The epicenter of cyber is Washington, D.C., and the discourse radiates from the national capital outward. The question is how far from the Beltway it reaches. Does the rest of this nation care about the national security threat that is embedded in future adversarial cyber operations?
One of my major cyber concerns for the next 10 years is how to disseminate the cyber knowledge into small-town America. The vast majority of the utilities, plants and local government facilities are located in small towns and communities. The United States has 3,500 counties, 18,000 state and local police departments, and 50,000 water utilities of various sizes — just to give you an idea of the scale of local government. This disconnect between the federal level and the local communities is nothing unique for cyber. Implementation is a challenge for every public program just because the sheer size of the volume of information and guidance that have to be communicated, disseminated and checked.
Cyber is unique because it allows states to engage in a conflict within another country and engage the target with limited ability for the targeted nation to identify, intercept and prevent the attack. This increases the number of potential targets astronomically and it also affects the society at all levels and locales when every part of our society can be cyber attacked.
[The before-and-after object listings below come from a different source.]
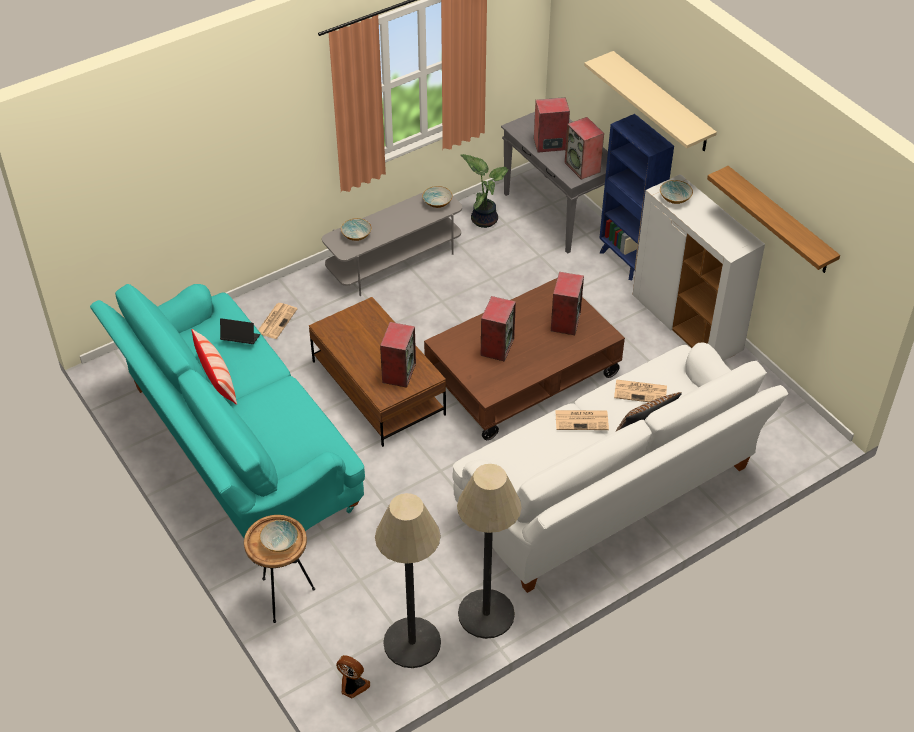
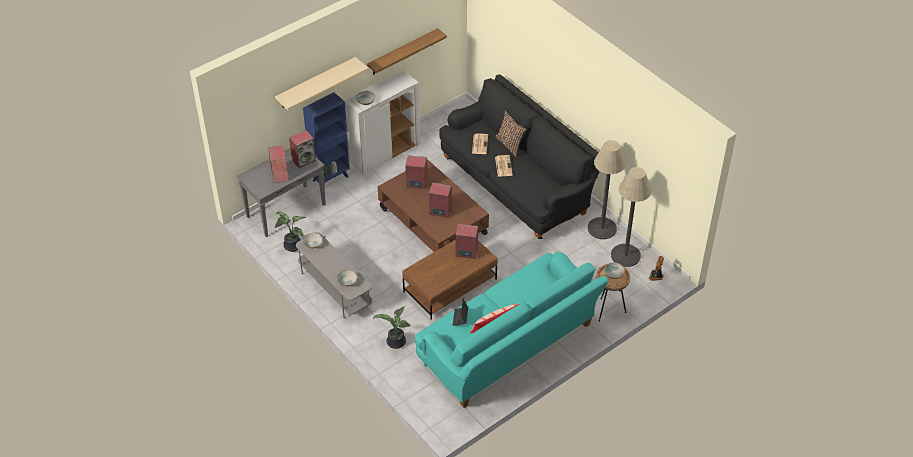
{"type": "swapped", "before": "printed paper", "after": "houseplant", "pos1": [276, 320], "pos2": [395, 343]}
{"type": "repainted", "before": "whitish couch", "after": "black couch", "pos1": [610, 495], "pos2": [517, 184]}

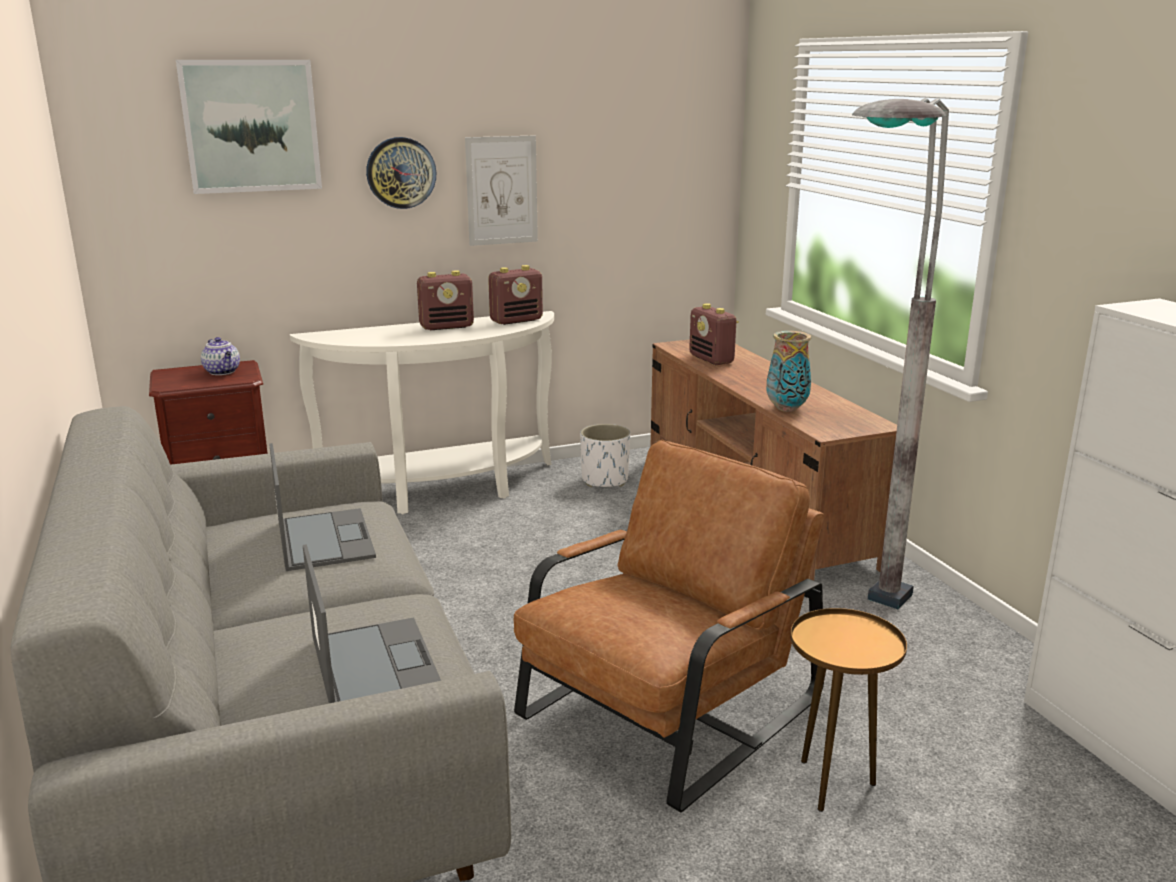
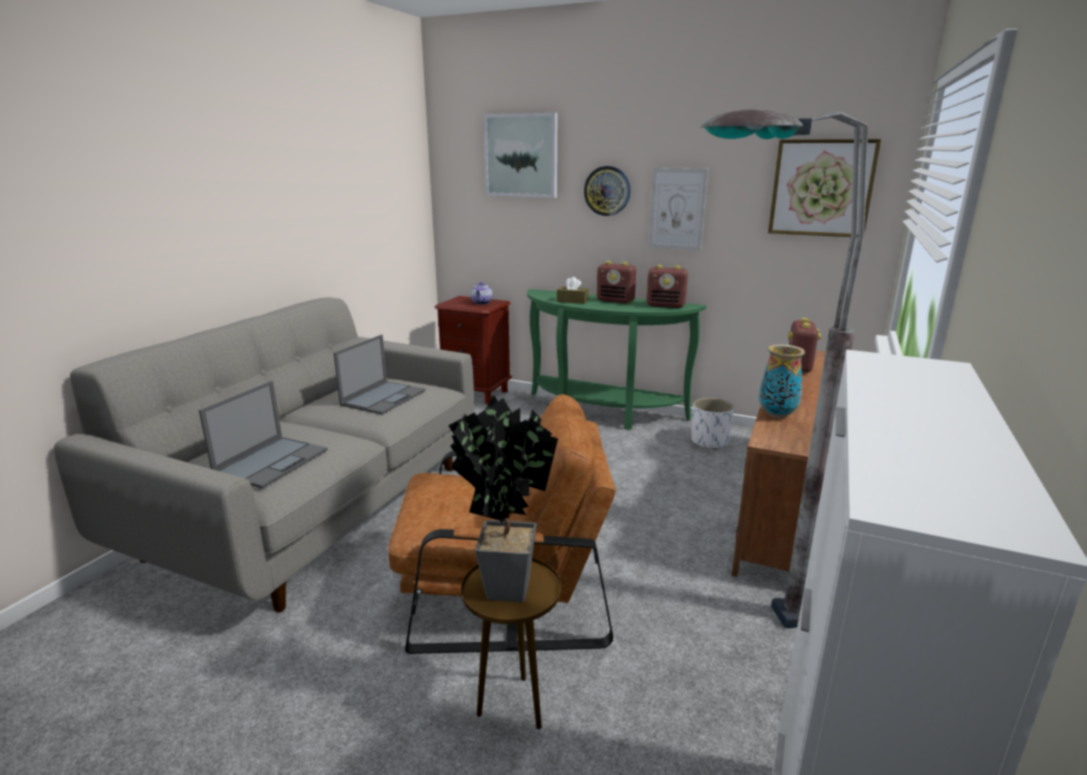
{"type": "new", "after": "houseplant", "pos2": [500, 585]}
{"type": "new", "after": "brownish tissue box", "pos2": [572, 301]}
{"type": "new", "after": "wall art", "pos2": [821, 188]}
{"type": "repainted", "before": "whitish console table", "after": "green console table", "pos1": [443, 491], "pos2": [601, 413]}

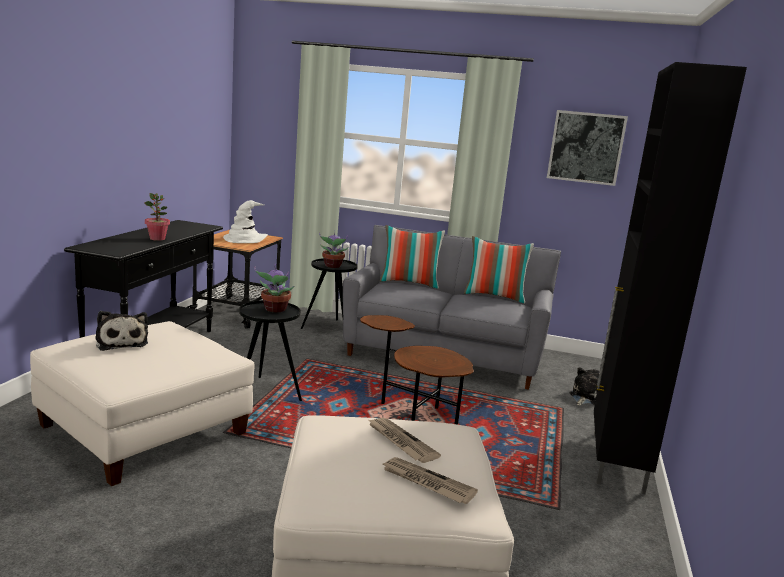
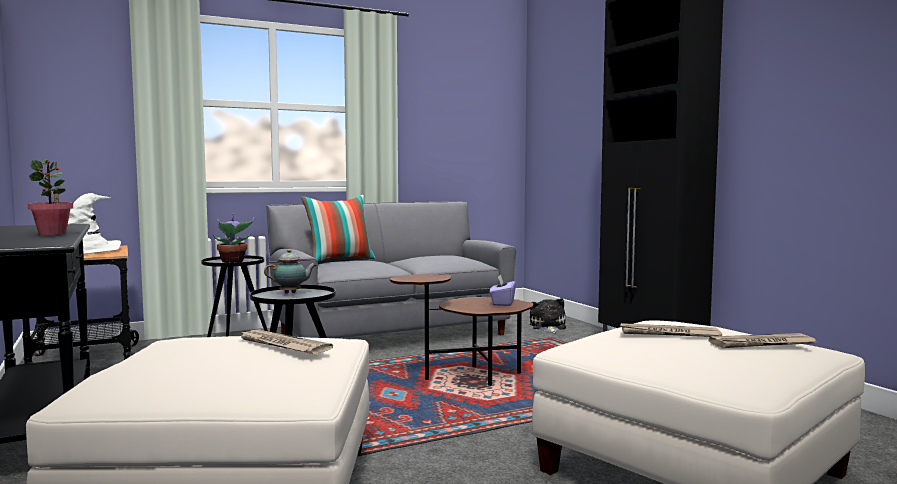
{"type": "gone", "before": "cuddly toy", "pos1": [121, 342]}
{"type": "gone", "before": "cushion", "pos1": [494, 296]}
{"type": "gone", "before": "wall art", "pos1": [586, 147]}
{"type": "new", "after": "printed paper", "pos2": [282, 345]}
{"type": "new", "after": "purple tissue box", "pos2": [502, 303]}
{"type": "swapped", "before": "houseplant", "after": "pot for tea", "pos1": [274, 309], "pos2": [292, 293]}

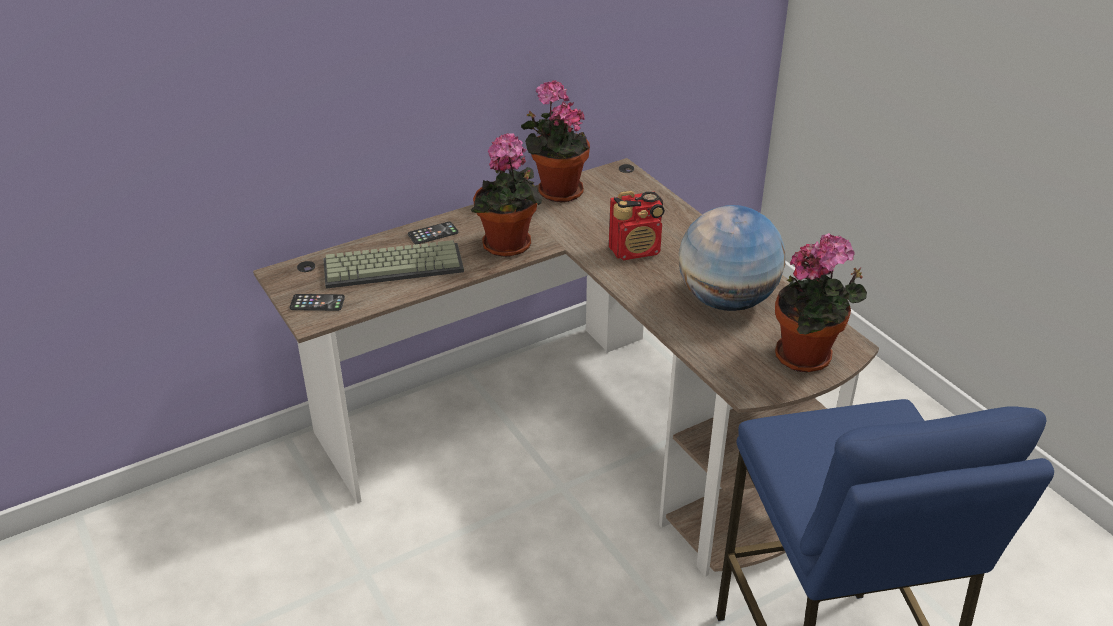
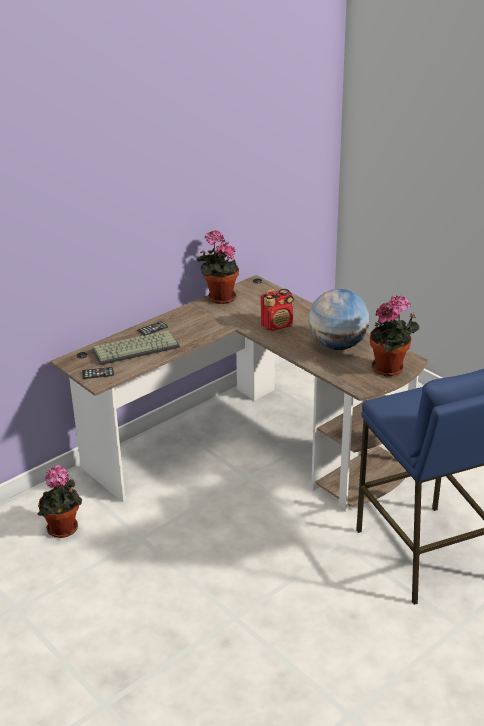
{"type": "shifted", "before": "houseplant", "pos1": [509, 247], "pos2": [64, 530]}

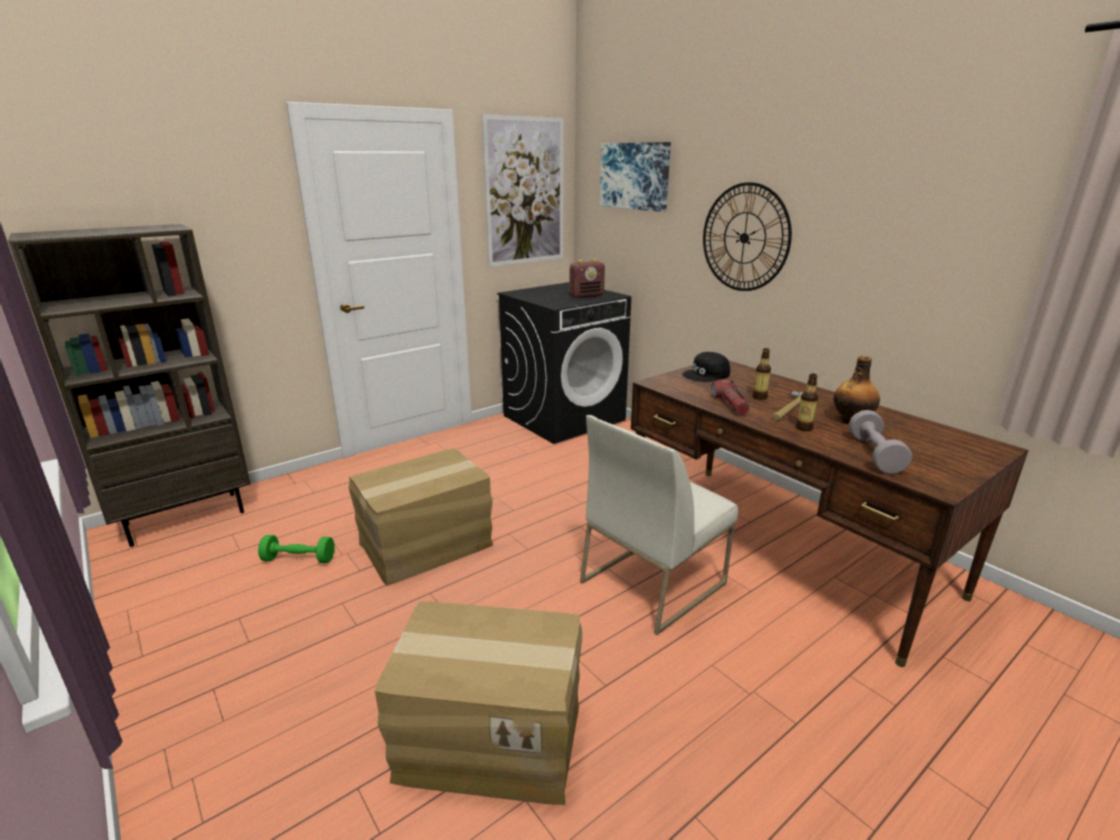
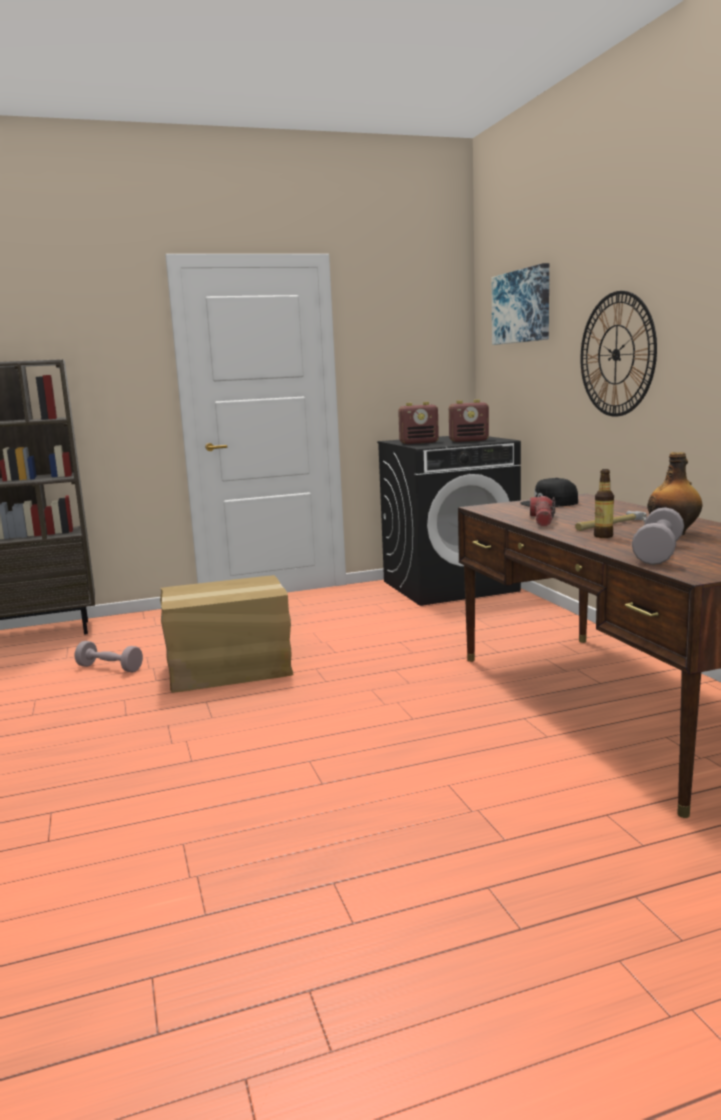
{"type": "gone", "before": "packing box", "pos1": [491, 736]}
{"type": "gone", "before": "wall art", "pos1": [525, 192]}
{"type": "gone", "before": "whitish plain chair", "pos1": [652, 581]}
{"type": "gone", "before": "beverage bottle", "pos1": [759, 397]}
{"type": "new", "after": "radio receiver", "pos2": [419, 443]}
{"type": "repainted", "before": "green free weight", "after": "grey free weight", "pos1": [299, 559], "pos2": [110, 668]}

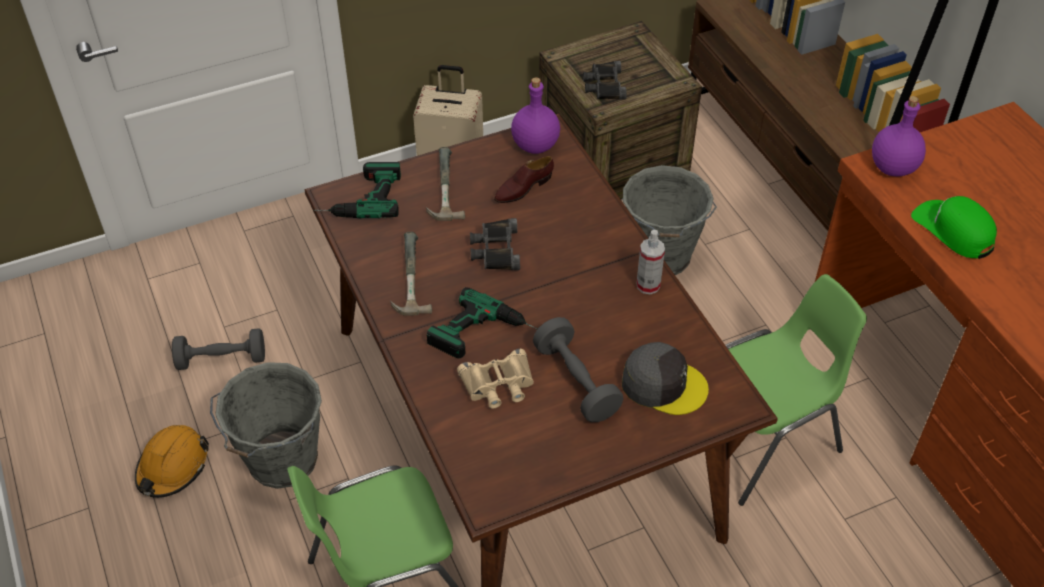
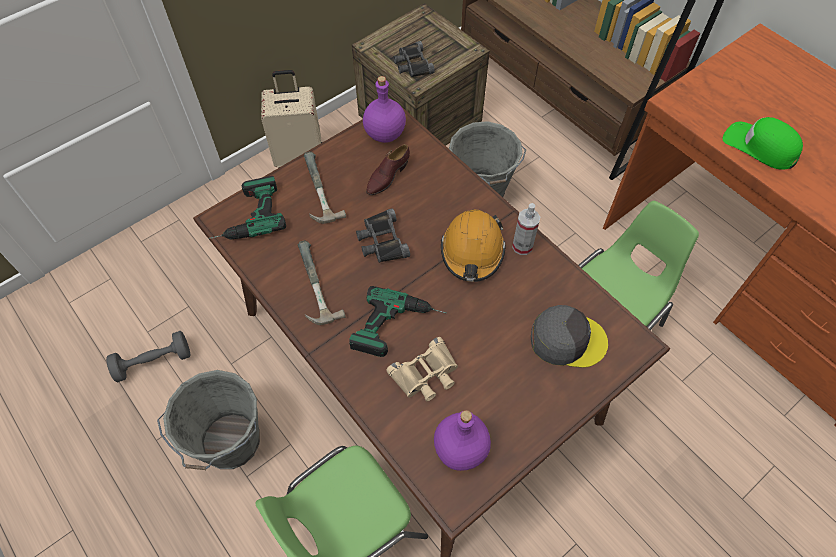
{"type": "gone", "before": "grey free weight", "pos1": [576, 382]}
{"type": "shifted", "before": "orangey work helmet", "pos1": [172, 467], "pos2": [472, 251]}
{"type": "shifted", "before": "purple beverage bottle", "pos1": [893, 167], "pos2": [460, 448]}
I live in a small town with two Waffle Houses, one IHOP and one post office where you are greeted as family, but it also has three major food-processing plants, a rubber factory, a larger energy utility and a sizeable sawmill. Cyber security is naturally a part of the operating procedures for the major corporations, but is not really on most people’s mind. Here lies the challenge: How can we change the mindset so cyber is seen as a local problem and not an issue to be handed off to the federal government?
The critical infrastructure and the manufacturing base of America are located in thousands of these small towns. If the drive for increased cyber security and ability to reach national cyber resilience do not reach these communities, these incentives are pointless exercises.